Section 1: Activities
Her is a link to a short video where you can see a demonstration of how this activity works and more explanations about its many improvements over traditional 20 Questions: Video A Better Way to do 20 Questions
Her is a link to a short video where you can see a demonstration of how this activity works and more explanations about its many improvements over traditional Talk about Your Picture activity: Video A Better Way to do Talk about a Picture
Her is a link to a short video where you can see a demonstration of how this activity works and more explanations about its many improvements over traditional Surveys or Questionaires: A BETTER Way to do ESL Surveys and Questionnaires Activities
(For a more complete description of this activity and a questionnaire handout that you can use with your students, see • Whole Class Conversation Mixer Activity: Good for Students’ Skills, Brains and More)
Section 2: Conversational Techniques and Modeling Exercises
In this section, I’ll explain two important type of exercises that you will want to include in order to make these popular activities better.
(In the links to the videos above, I discuss more details and include more examples for how to include these exercises.)
1) Conversation techniques. These exercises will prepare your students to engage with each other during the activities. These are techniques that they will need beyond the ESL classroom.
2) Modeling exercises. These show students how they should carry out the activity in ways that will best help them improve their conversational skills.
In all these activities, students have opportunities to use rejoinders, especially ones that show they are listening (I see / uh huh, etc.), are happy to hear what was said (Great! / Wonderful!) and are surprised (Wow! / That’s amazing! etc.)
Before doing an activity, it’s helpful to do a short exercise in which students focus on the type of rejoinders that they should use. For beginning levels, it might only be ones to show that they understand (That’s nice / Oh, yeah? etc.) or not understanding (I’m sorry. What did you say? etc.) For practice with rejoinders, see • Conversation magic: Two most important conversation techniques (Part 1)
and • ESL Students Won’t Progress In Conversation Skills Without This Technique.
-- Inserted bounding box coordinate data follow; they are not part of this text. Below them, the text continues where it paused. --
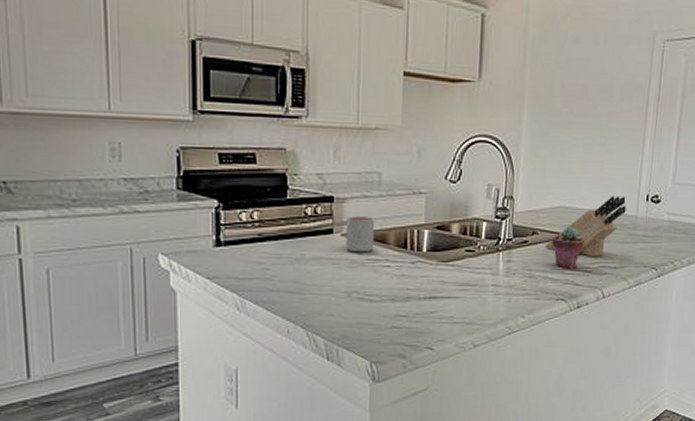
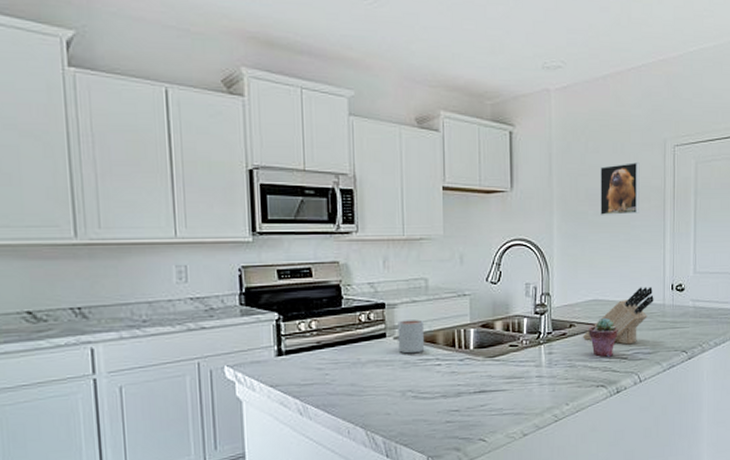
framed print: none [575,57,624,116] -> present [600,162,640,216]

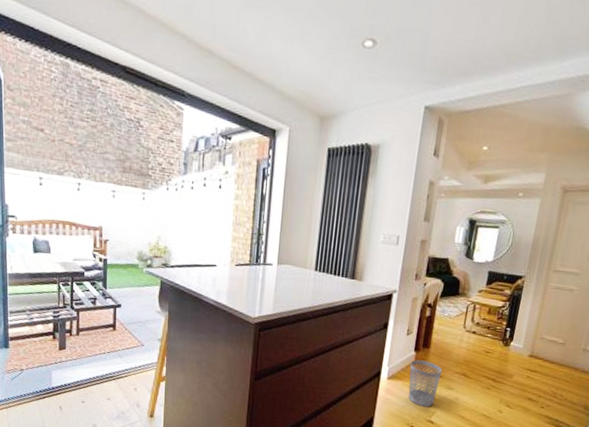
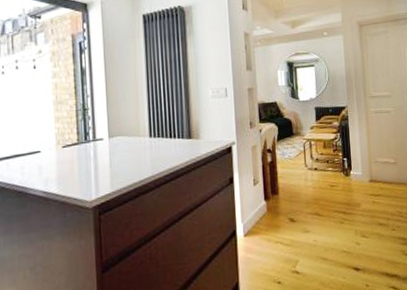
wastebasket: present [408,360,442,407] -> none [263,208,296,258]

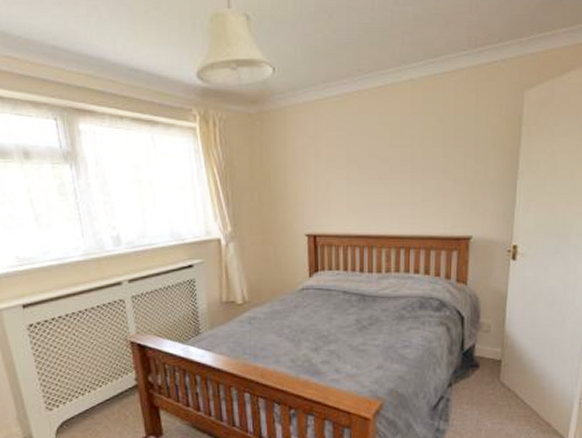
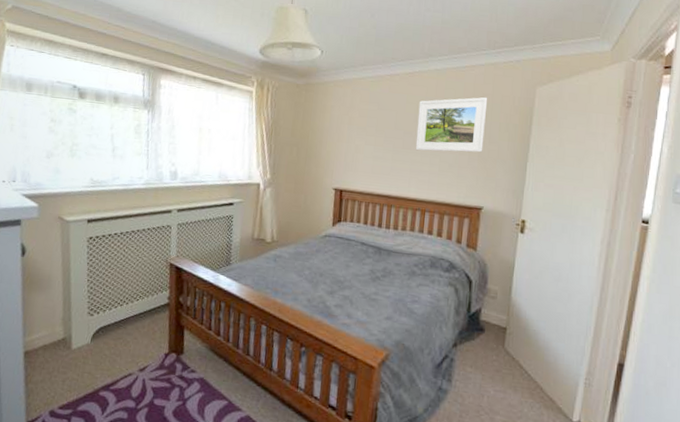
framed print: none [393,108,472,180] -> present [415,97,488,153]

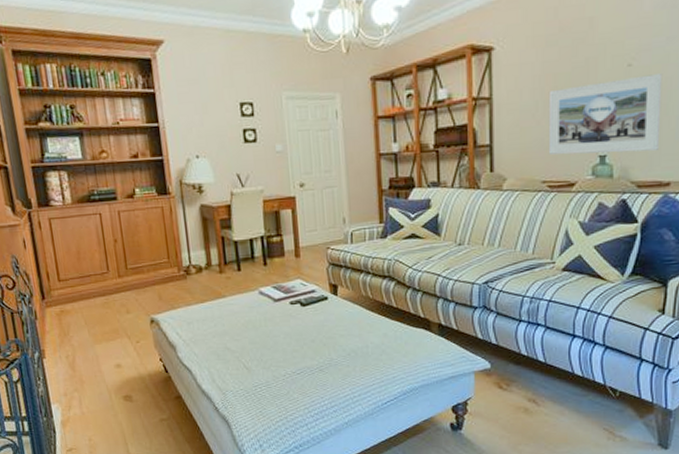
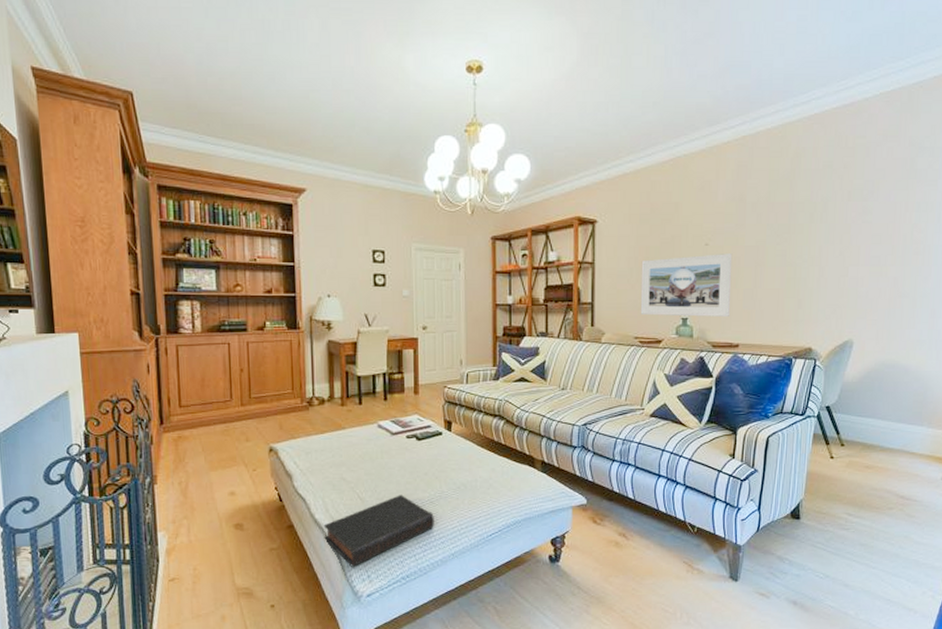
book: none [211,363,325,436] -> present [323,495,434,567]

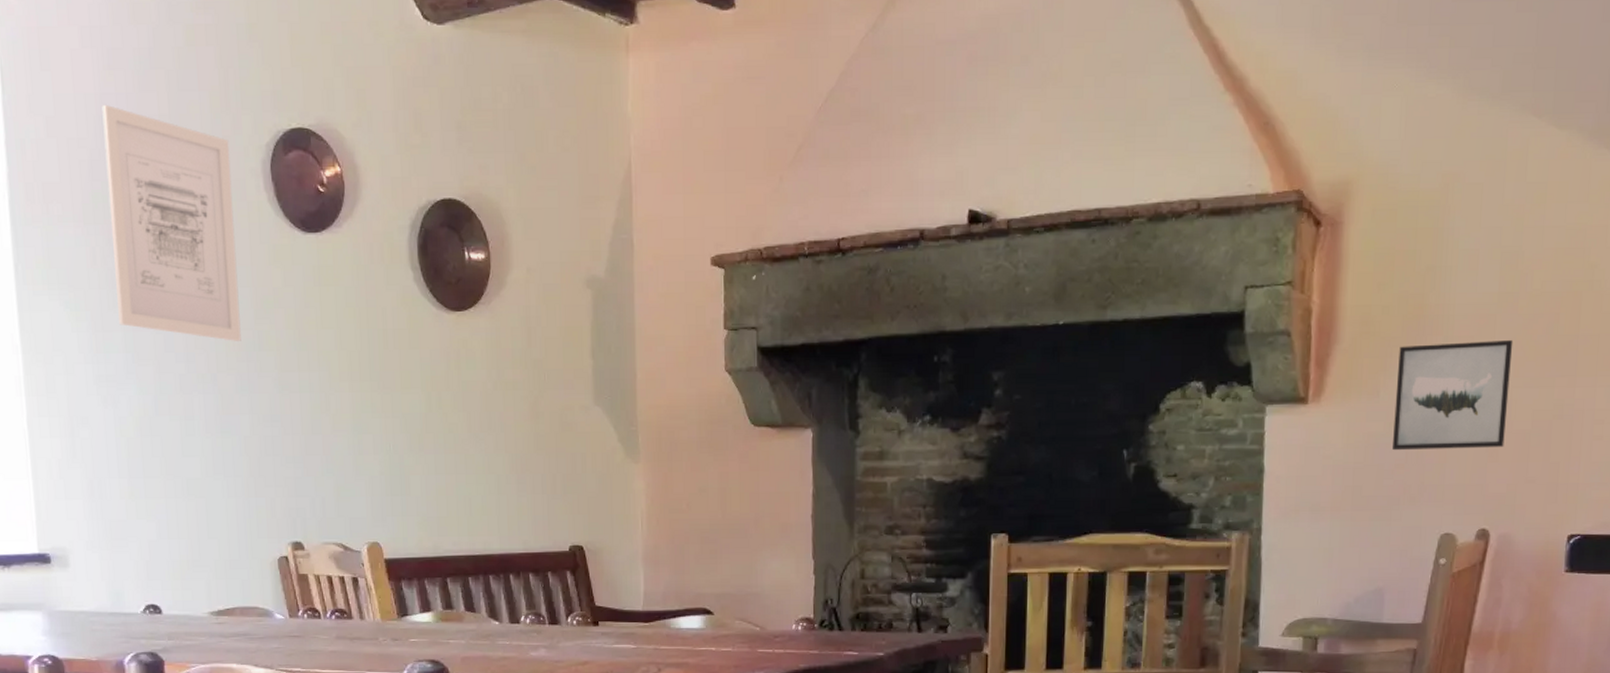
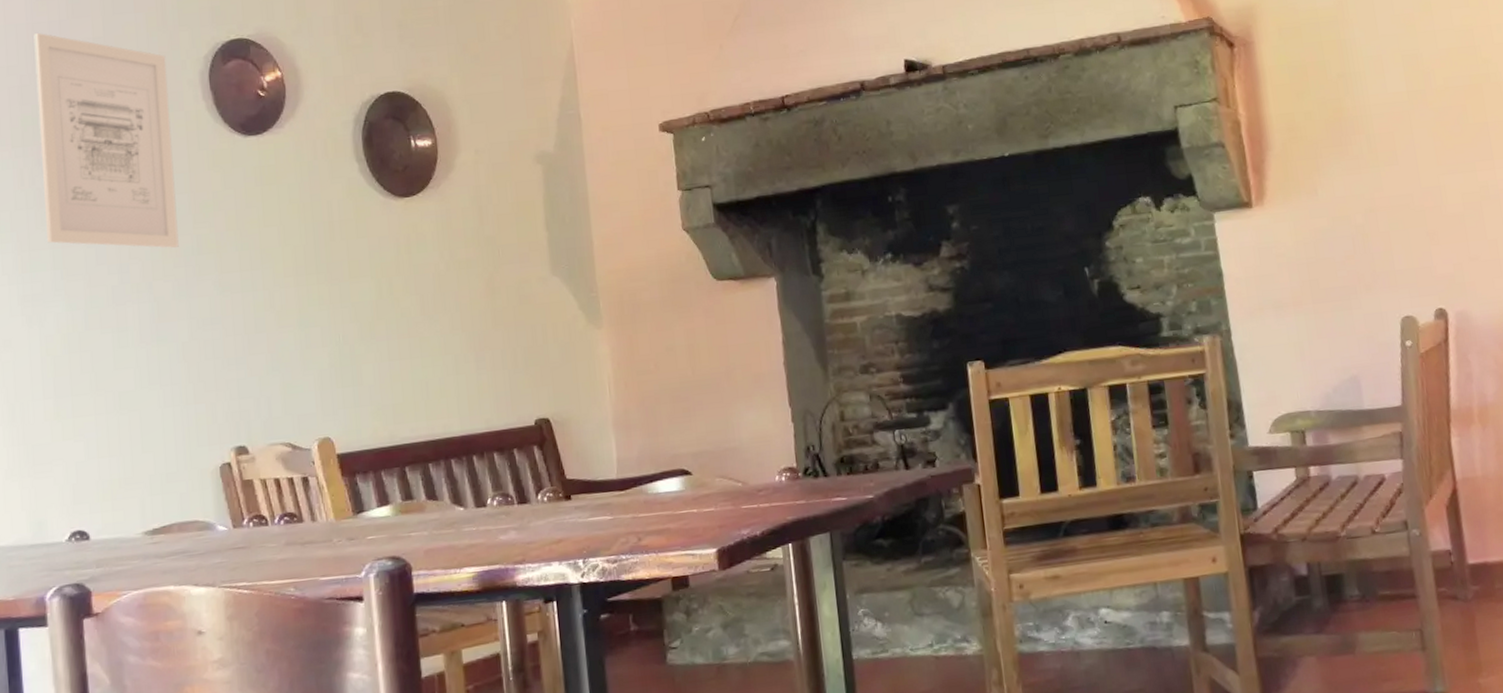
wall art: present [1393,340,1513,451] -> none [1327,133,1443,243]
Also, with these activities, they will have chances to ask follow-up questions. For practice with follow-up questions, see • Conversation magic: Two most important techniques. (Part 2)
In addition, for intermediate-levels, during the activities, they could be expected to answer questions with details. For practice with doing this, see • Conversation Activity: Getting Students to Say More Than the Minimum
It’s not very effective for the teacher to just tell the students how to carry out the activity and to remind them to use rejoinders, follow-up questions and tell details. So we want exercises that will engage the students and which will help them understand exactly what to do. Here are some examples:
- Fill-in-the-blanks. Students choose words from the box to fill in the demonstration dialog.
- Juxtapose active and less active students. In pairs, students read two dialogs and identify which one shows students carrying out the activity correctly.
- Two students model in front of the class. You choose two students to come to the front of the class and read Dialog 1 (above) and then choose two other students to read Dialog 2. Students tell you who were more active, and you can point out what they did that you want everyone to do during the activity.
- Teacher modeling. You choose a student to model with you to the whole class. For example:
For bouka-bouka, you can demonstrate how you could make the activity more intriguing by starting off with general hints and then progressing to more specific hints.
For talking about a picture, you could show students how they could use their imagination when talking about their pretend picture.
For the survey activity, you could illustrate how they could extend their interactions by asking even more than the one required follow-up question.
In conclusion, these popular activities should be more than just a way to get students to talk. They can be designed in a way to help students develop conversational techniques that they’ll be able to apply outside our classrooms.